** Opening TASK MATERIAL block **
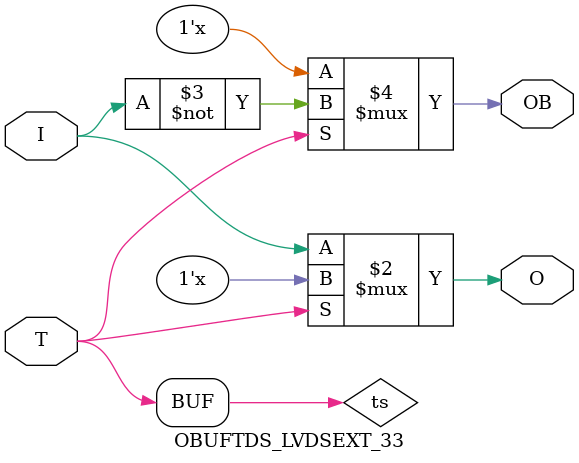
<source format=v>

/*

FUNCTION	: TRI-STATE OUTPUT BUFFER

*/

`celldefine
`timescale  100 ps / 10 ps

module OBUFTDS_LVDSEXT_33 (O, OB, I, T);

    output O, OB;

    input  I, T;

    or O1 (ts, 1'b0, T);
    bufif0 B1 (O, I, ts);
    notif0 N1 (OB, I, ts);

endmodule

</source>
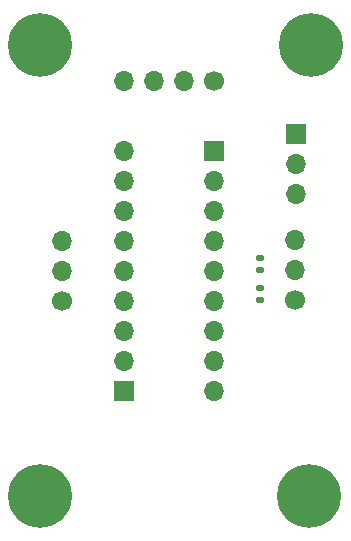
<source format=gbr>
%TF.GenerationSoftware,KiCad,Pcbnew,6.0.11-2627ca5db0~126~ubuntu22.04.1*%
%TF.CreationDate,2024-01-28T01:11:03-06:00*%
%TF.ProjectId,mp_highdriver_carrier,6d705f68-6967-4686-9472-697665725f63,rev?*%
%TF.SameCoordinates,Original*%
%TF.FileFunction,Soldermask,Top*%
%TF.FilePolarity,Negative*%
%FSLAX46Y46*%
G04 Gerber Fmt 4.6, Leading zero omitted, Abs format (unit mm)*
G04 Created by KiCad (PCBNEW 6.0.11-2627ca5db0~126~ubuntu22.04.1) date 2024-01-28 01:11:03*
%MOMM*%
%LPD*%
G01*
G04 APERTURE LIST*
G04 Aperture macros list*
%AMRoundRect*
0 Rectangle with rounded corners*
0 $1 Rounding radius*
0 $2 $3 $4 $5 $6 $7 $8 $9 X,Y pos of 4 corners*
0 Add a 4 corners polygon primitive as box body*
4,1,4,$2,$3,$4,$5,$6,$7,$8,$9,$2,$3,0*
0 Add four circle primitives for the rounded corners*
1,1,$1+$1,$2,$3*
1,1,$1+$1,$4,$5*
1,1,$1+$1,$6,$7*
1,1,$1+$1,$8,$9*
0 Add four rect primitives between the rounded corners*
20,1,$1+$1,$2,$3,$4,$5,0*
20,1,$1+$1,$4,$5,$6,$7,0*
20,1,$1+$1,$6,$7,$8,$9,0*
20,1,$1+$1,$8,$9,$2,$3,0*%
G04 Aperture macros list end*
%ADD10RoundRect,0.135000X0.185000X-0.135000X0.185000X0.135000X-0.185000X0.135000X-0.185000X-0.135000X0*%
%ADD11C,5.400000*%
%ADD12C,1.700000*%
%ADD13O,1.700000X1.700000*%
%ADD14R,1.700000X1.700000*%
G04 APERTURE END LIST*
D10*
%TO.C,R1*%
X154620000Y-109140000D03*
X154620000Y-108120000D03*
%TD*%
D11*
%TO.C,H4*%
X136050000Y-90100000D03*
%TD*%
D12*
%TO.C,J5*%
X157650000Y-111690000D03*
D13*
X157650000Y-109150000D03*
X157650000Y-106610000D03*
%TD*%
D12*
%TO.C,J3*%
X150740000Y-93120000D03*
D13*
X148200000Y-93120000D03*
X145660000Y-93120000D03*
X143120000Y-93120000D03*
%TD*%
D11*
%TO.C,H2*%
X158800000Y-128300000D03*
%TD*%
D12*
%TO.C,JP1*%
X137860000Y-111745000D03*
D13*
X137860000Y-109205000D03*
X137860000Y-106665000D03*
%TD*%
D11*
%TO.C,H3*%
X136050000Y-128300000D03*
%TD*%
D10*
%TO.C,R2*%
X154630000Y-111710000D03*
X154630000Y-110690000D03*
%TD*%
D14*
%TO.C,J4*%
X150770000Y-99050000D03*
D13*
X150770000Y-101590000D03*
X150770000Y-104130000D03*
X150770000Y-106670000D03*
X150770000Y-109210000D03*
X150770000Y-111750000D03*
X150770000Y-114290000D03*
X150770000Y-116830000D03*
X150770000Y-119370000D03*
%TD*%
D11*
%TO.C,H1*%
X158950000Y-90100000D03*
%TD*%
D14*
%TO.C,J1*%
X143150000Y-119370000D03*
D13*
X143150000Y-116830000D03*
X143150000Y-114290000D03*
X143150000Y-111750000D03*
X143150000Y-109210000D03*
X143150000Y-106670000D03*
X143150000Y-104130000D03*
X143150000Y-101590000D03*
X143150000Y-99050000D03*
%TD*%
D14*
%TO.C,JP2*%
X157670000Y-97650000D03*
D13*
X157670000Y-100190000D03*
X157670000Y-102730000D03*
%TD*%
M02*

</source>
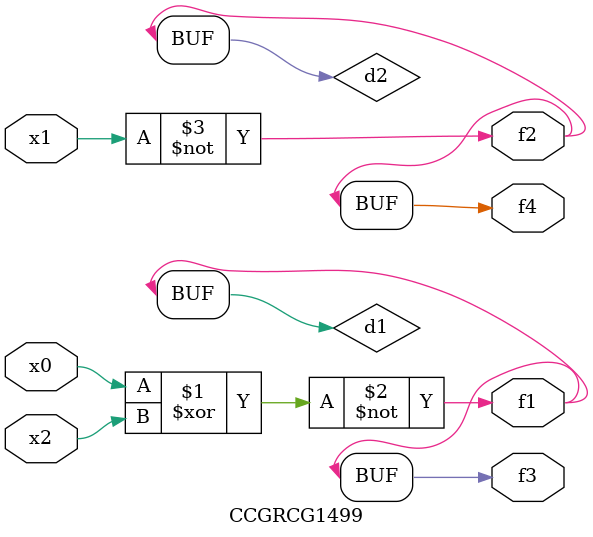
<source format=v>
module CCGRCG1499(
	input x0, x1, x2,
	output f1, f2, f3, f4
);

	wire d1, d2, d3;

	xnor (d1, x0, x2);
	nand (d2, x1);
	nor (d3, x1, x2);
	assign f1 = d1;
	assign f2 = d2;
	assign f3 = d1;
	assign f4 = d2;
endmodule

</source>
** Closing TASK MATERIAL block **
THE PROBLEM: Copy all lines of the records in which the string "assign" can be found.

RESPONSE TO THE TASK:
	assign f1 = d1;
	assign f2 = d2;
	assign f3 = d1;
	assign f4 = d2;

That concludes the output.